There’s 3 hyper parameters to tweak here. Model size (parameter count), number of tokens pre trained on, and amount of compute available. End performance is in theory a function of these three hyperparameters.

You can think of this as an optimization function.

Chinchilla says, if you have a fixed amount of compute, here’s what size and number of tokens to train for maximum performance.

A lot of times, we have a fixed model size though though, because size impact inference costs and latency. Llama operates in this territory. They choose to fix the model size instead of the amount of compute.

This could explain gaps in performance between Cerebras models of size X and llama models of size X. Llama models of size X have way more compute behind them

espadrine · on March 28, 2023

I don’t think it holds for two reasons.

First, it only holds for a given architecture and implementation. Obviously, a different architecture will have a different training slope. This is clear when comparing LSTM with Transformers, but is also true between transformers that use prenorm/SwiGLU/rotary-positional, and those that follow Vaswani 2017.

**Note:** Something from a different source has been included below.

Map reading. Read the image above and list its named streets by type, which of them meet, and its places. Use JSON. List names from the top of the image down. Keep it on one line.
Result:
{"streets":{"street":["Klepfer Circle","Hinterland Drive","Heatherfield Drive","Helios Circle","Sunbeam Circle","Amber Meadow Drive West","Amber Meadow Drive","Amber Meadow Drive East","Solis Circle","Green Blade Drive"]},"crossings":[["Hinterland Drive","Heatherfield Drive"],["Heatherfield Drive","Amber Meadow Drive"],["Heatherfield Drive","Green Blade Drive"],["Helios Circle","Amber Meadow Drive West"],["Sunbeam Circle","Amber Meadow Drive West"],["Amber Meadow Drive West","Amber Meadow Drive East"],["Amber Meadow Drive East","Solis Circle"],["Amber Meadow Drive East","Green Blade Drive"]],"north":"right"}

In terms of implementation, some algorithms yield the same result with fewer operations (IO, like FlashAttention and other custom CUDA kernels, and parallelism, like PaLM, which both came after Chinchilla), which unambiguously affect the Tflops side of the Chinchilla equation. Also, faster algorithms and better parallelization will yield a given loss sooner, while less power-hunger setups will do that cheaper.

Second, even in the original Chinchilla paper in figure 2, some lines are stopped early before reaching Pareto (likely because it ran out of tokens, but LLaMA makes it seem that >1 epoch training is fine).